==== AVAILABLE DATA
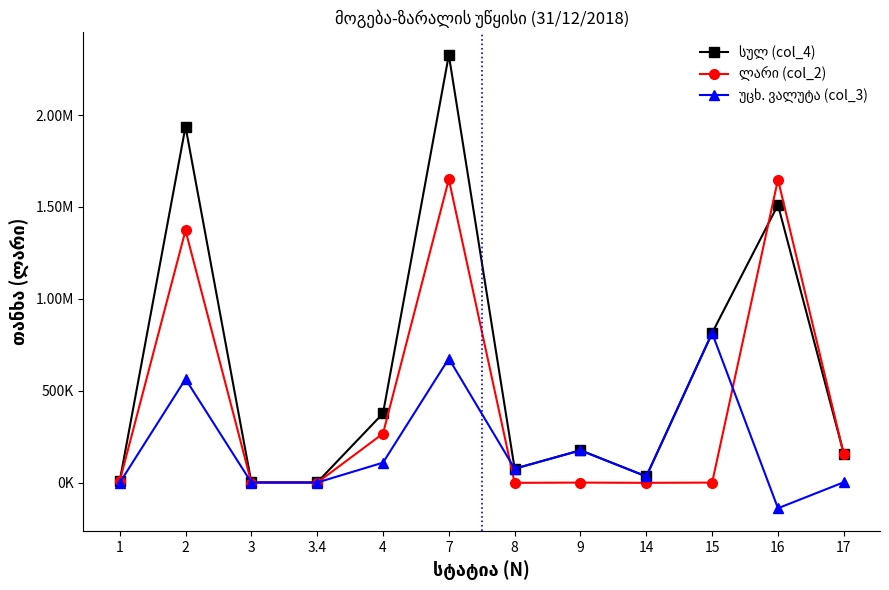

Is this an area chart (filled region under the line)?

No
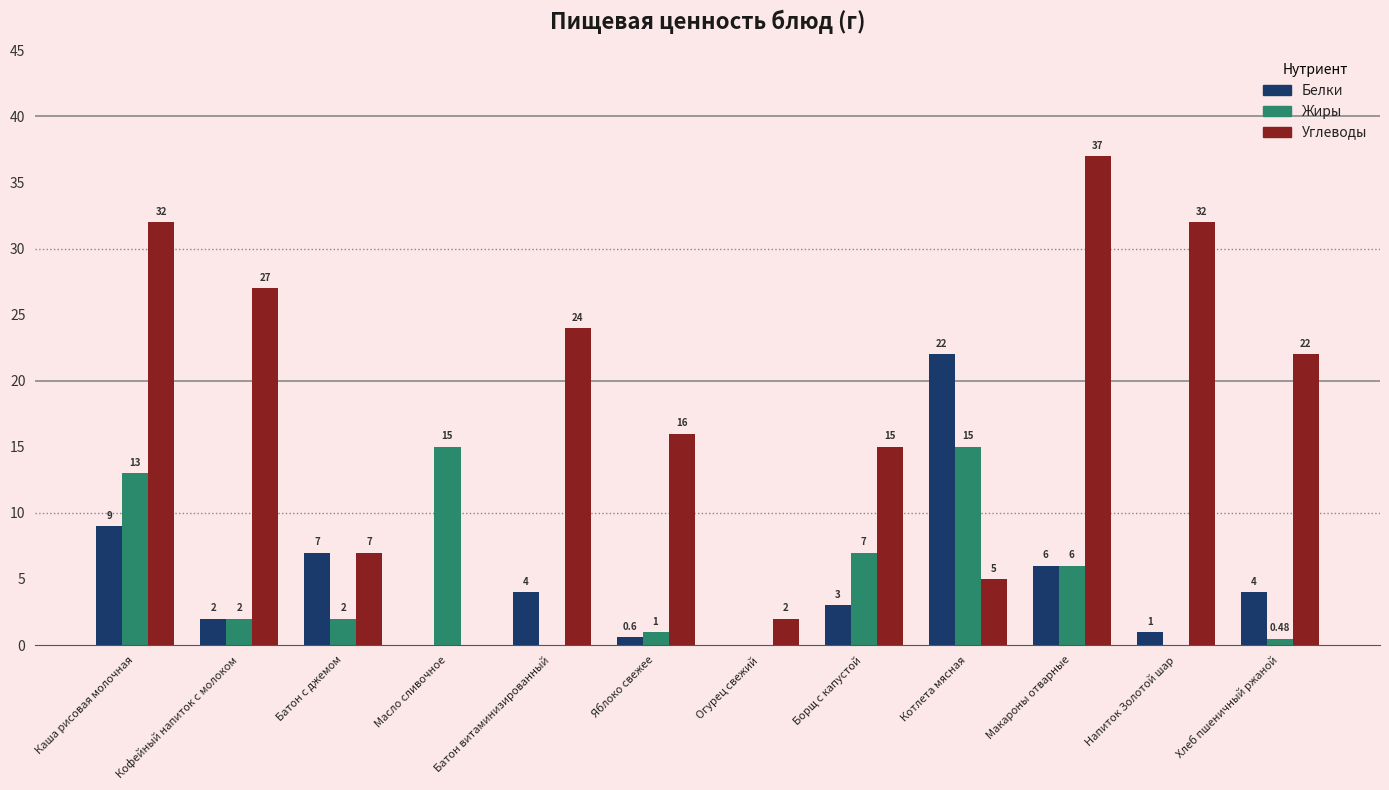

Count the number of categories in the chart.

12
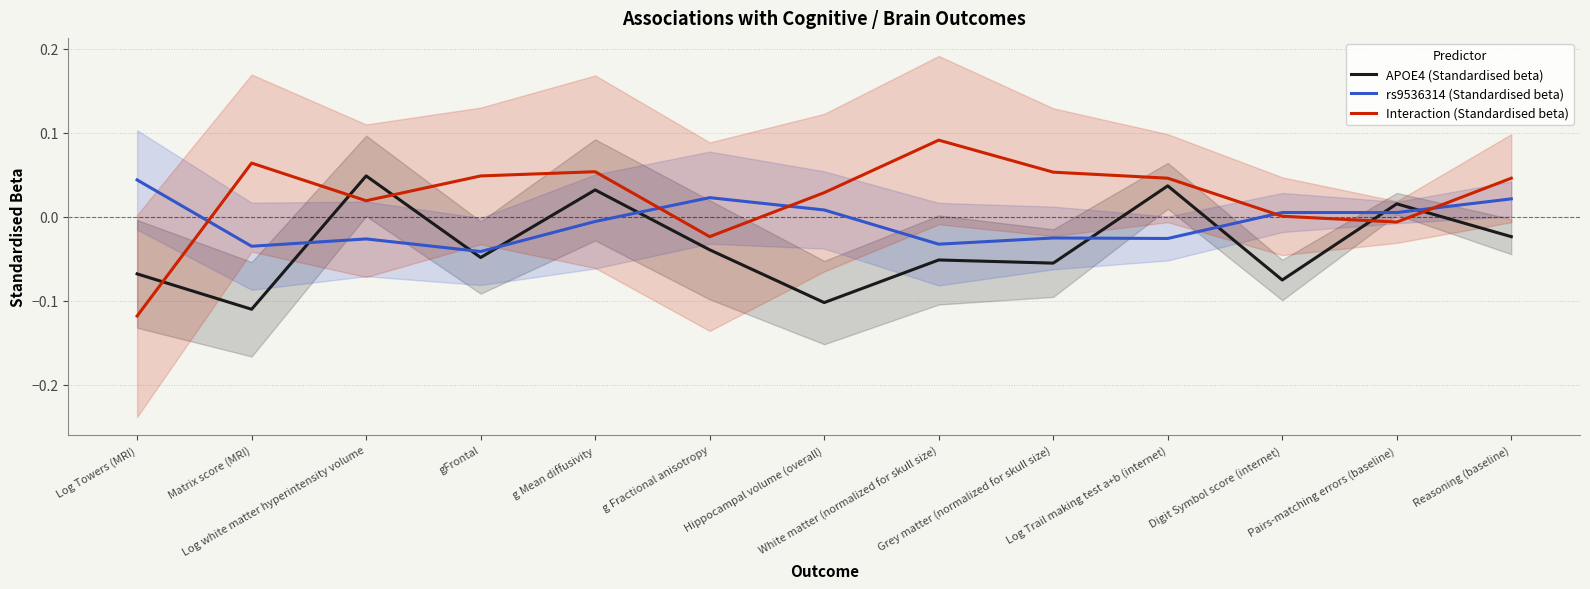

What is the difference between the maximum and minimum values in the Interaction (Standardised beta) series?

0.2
========
Copy the listing above word for word, leaving out the pictures.

Is this an area chart (filled region under the line)?

No

Count the number of categories in the chart.

12

What is the difference between the maximum and minimum values in the Interaction (Standardised beta) series?

0.2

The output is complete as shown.